#### Record set

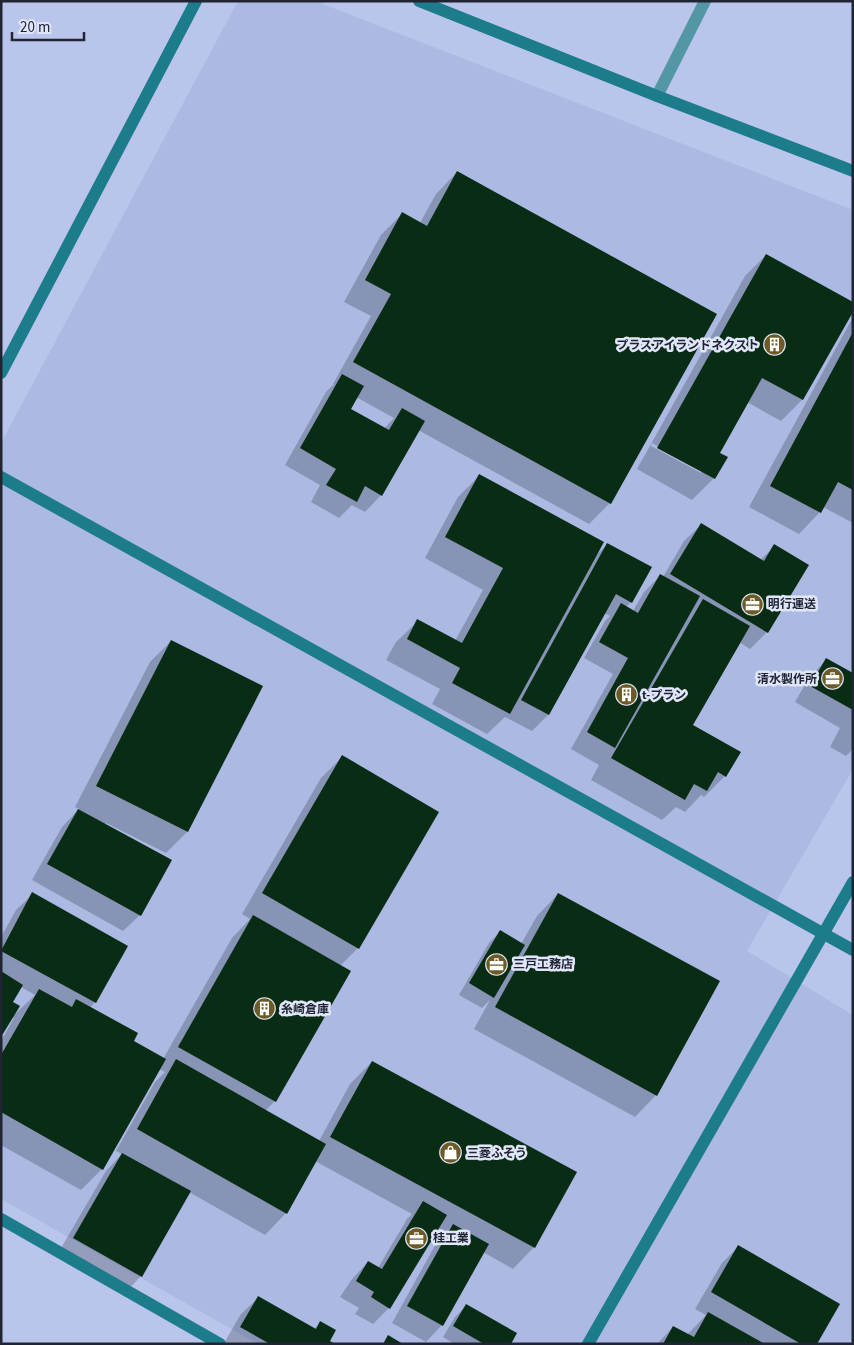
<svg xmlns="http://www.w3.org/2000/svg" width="854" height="1345" font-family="'Source Sans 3','Noto Sans JP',sans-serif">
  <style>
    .built { fill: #abb9e3 }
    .shadow { fill: #0003; fill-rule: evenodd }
    .building { fill: #092c15 }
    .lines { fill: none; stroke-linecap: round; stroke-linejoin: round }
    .street { stroke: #5397a4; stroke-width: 12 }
    .secondary { stroke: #1c7c8b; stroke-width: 12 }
    .labels { text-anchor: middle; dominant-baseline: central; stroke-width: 5; stroke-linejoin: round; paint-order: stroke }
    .poi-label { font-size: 12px; font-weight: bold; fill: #212533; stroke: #e0e6f9; text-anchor: start }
  </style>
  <rect width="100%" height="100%" fill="#b9c5ea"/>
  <path class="built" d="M238 1H315L853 210V769L747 951 853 1015V1344H258L1 1199V443Z"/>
  <g class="shadow">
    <path d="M457 172 610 503 589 524 418 430 381 495 365 512 352 505 339 518 311 502 320 485 285 465 326 392 334 384H333L371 316 344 302 381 235 402 214 420 223 436 194ZM356 397 394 418 384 429 349 409Z"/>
    <path d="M766 255 853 310 802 400 781 421 747 402 718 454 726 458 714 478 692 500 637 469 745 276ZM652 443 701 470V473L651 446Z"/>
    <path d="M853 317V523L823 507 820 512 799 534 749 507Z"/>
    <path d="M479 476 595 556 607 545 631 602 626 607 633 611 644 592 660 576 663 577 684 541 701 525 760 560 775 546 767 632 750 649 739 642 691 725 725 776 704 797 701 795 685 812 676 807 662 820 591 780 599 765 571 749 613 674 584 658 605 621 610 616 604 613 548 715 532 731 505 717 487 734 432 704 440 689 386 660 396 642 418 621 455 641 483 590 425 558 458 497Z"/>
    <path d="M171 641 261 687 187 832 166 853 106 823 105 825 140 915 123 931 32 880 62 827 79 809 75 807 150 662Z"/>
    <path d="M827 660 853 674V749L846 756 830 747 840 728 795 702 810 676Z"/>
    <path d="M342 757 358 948 340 966 275 1101 265 1111 319 1141 350 1084 372 1062 534 1247 513 1269 483 1252 442 1325 426 1342 392 1323 437 1242 446 1232 438 1228 389 1308 373 1324 355 1314 359 1308 340 1297 352 1279 368 1262 378 1268 407 1219 412 1214 315 1161 286 1213 265 1235 189 1192 141 1276 125 1293 57 1255 106 1171 122 1154 116 1151 155 1082 165 1072 159 1069 102 1169 81 1190 1 1145V1041L14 1018 12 1017 1 1035V937L16 910 33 894 126 946 95 1002 90 1008 132 1041 163 1059 232 938 250 919 242 914 321 778ZM21 987 35 995 14 1015 11 1003Z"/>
    <path d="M558 894 656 1095 635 1117 474 1029 490 1000 482 1008 459 995 489 943 500 932 521 944 537 916Z"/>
    <path d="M738 1247 816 1344H657L673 1327 687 1335 706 1315 695 1309 722 1263Z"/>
    <path d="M258 1298 314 1329 320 1323 328 1341 333 1344 224 1343 241 1314Z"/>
    <path d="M466 1306 509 1344H454L443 1337 455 1317Z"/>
  </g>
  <g class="building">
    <path d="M457 171 717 314 611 504 353 362 391 294 365 280 402 212 427 226Z"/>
    <path d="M766 254 853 302V312L803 400 762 378 720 453 728 457 715 479 657 448Z"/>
    <path d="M853 332V490L838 482 821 513 770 486Z"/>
    <path d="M342 374 364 386 351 409 389 430 402 408 425 421 382 496 365 486 357 502 326 485 336 469 300 448Z"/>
    <path d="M479 474 604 542 510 714 452 683 460 668 407 639 417 619 462 643 503 568 445 537Z"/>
    <path d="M701 523 764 561 774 544 809 565 768 633 670 574Z"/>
    <path d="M607 543 652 567 632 603 616 594 549 715 521 700Z"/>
    <path d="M660 574 700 596 615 748 587 732 628 658 599 642 621 603 638 613Z"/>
    <path d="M703 599 750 626 693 725 741 752 726 777 718 772 707 791 694 784 685 800 611 758Z"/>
    <path d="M171 640 263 686 188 832 96 786Z"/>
    <path d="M826 658 853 673V710L810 686Z"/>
    <path d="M342 755 439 812 359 949 262 893Z"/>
    <path d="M78 809 172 860 141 916 47 864Z"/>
    <path d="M32 892 128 946 96 1003 1 951Z"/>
    <path d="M558 893 720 981 657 1096 495 1007Z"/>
    <path d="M253 915 351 971 276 1102 178 1047Z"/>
    <path d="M500 930 525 945 494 998 469 983Z"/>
    <path d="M1 971 23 985 13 1002 20 1006 1 1037Z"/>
    <path d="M39 989 72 1007 76 999 138 1033 134 1041 166 1059 103 1170 1 1112V1055Z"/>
    <path d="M176 1059 326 1144 287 1214 137 1129Z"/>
    <path d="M372 1061 577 1172 535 1248 330 1137Z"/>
    <path d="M122 1153 191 1191 142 1277 73 1238Z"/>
    <path d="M423 1201 447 1215 390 1309 371 1297 374 1292 356 1281 368 1261 382 1269Z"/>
    <path d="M453 1224 489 1244 443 1326 407 1306Z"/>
    <path d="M738 1245 840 1304 817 1344H801L711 1292Z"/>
    <path d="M258 1296 316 1329 320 1321 336 1330 330 1341 335 1344H270L240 1327Z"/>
    <path d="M466 1304 517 1333 511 1344H484L453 1326Z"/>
    <path d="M708 1312 765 1344H663L673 1326 694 1337Z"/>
    <path d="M388 1335 403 1344H383Z"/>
  </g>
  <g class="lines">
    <path class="street" d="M657 96 705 1"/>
    <g class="secondary">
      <path d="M419 1 657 96 853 171"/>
      <path d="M1 373 196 1"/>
      <path d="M1 477 853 950"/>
      <path d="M1 1219 220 1344"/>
      <path d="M588 1344 853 882"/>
    </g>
  </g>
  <defs>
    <symbol id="building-disc" viewBox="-11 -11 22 22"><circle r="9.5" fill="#6c5b29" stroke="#e0e6f9"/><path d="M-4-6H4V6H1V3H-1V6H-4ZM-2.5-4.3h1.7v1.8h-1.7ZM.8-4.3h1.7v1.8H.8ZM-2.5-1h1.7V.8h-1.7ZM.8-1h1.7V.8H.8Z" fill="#fff"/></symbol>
    <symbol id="office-disc" viewBox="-11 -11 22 22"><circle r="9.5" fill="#6c5b29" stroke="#e0e6f9"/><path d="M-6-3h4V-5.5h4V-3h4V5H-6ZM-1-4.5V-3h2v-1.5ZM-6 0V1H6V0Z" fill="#fff"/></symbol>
    <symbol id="shop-disc" viewBox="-11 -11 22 22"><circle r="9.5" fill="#6c5b29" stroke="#e0e6f9"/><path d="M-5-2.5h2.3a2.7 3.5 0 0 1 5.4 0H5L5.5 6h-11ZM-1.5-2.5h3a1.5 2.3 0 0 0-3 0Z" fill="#fff"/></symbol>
  </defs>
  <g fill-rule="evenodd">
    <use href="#building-disc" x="762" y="332" width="25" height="25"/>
    <use href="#office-disc" x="740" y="592" width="25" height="25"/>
    <use href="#office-disc" x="820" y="666" width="25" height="25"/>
    <use href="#building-disc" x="614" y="682" width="25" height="25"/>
    <use href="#office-disc" x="484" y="952" width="25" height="25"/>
    <use href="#building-disc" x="252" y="996" width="25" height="25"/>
    <use href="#shop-disc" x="438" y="1140" width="25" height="25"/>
    <use href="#office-disc" x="404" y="1226" width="25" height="25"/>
  </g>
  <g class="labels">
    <g class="poi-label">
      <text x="759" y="345" text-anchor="end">プラスアイランドネクスト</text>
      <text x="768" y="604">明行運送</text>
      <text x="817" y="679" text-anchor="end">清水製作所</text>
      <text x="642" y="695">t-プラン</text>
      <text x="513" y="964">三戸工務店</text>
      <text x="281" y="1009">糸崎倉庫</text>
      <text x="467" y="1153">三菱ふそう</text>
      <text x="433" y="1238">桂工業</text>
    </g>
  </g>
  <rect width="854" height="1345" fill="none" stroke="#212533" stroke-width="5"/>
  <path d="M12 32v8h72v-8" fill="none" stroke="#212533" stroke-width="2.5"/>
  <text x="20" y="32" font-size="15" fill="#212533" stroke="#e0e6f9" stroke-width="4" paint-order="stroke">20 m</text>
</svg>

########

### [Goal of the exercise]
For each line above that contains "lines", make a copy.

### [Task answer]
    .lines { fill: none; stroke-linecap: round; stroke-linejoin: round }
  <g class="lines">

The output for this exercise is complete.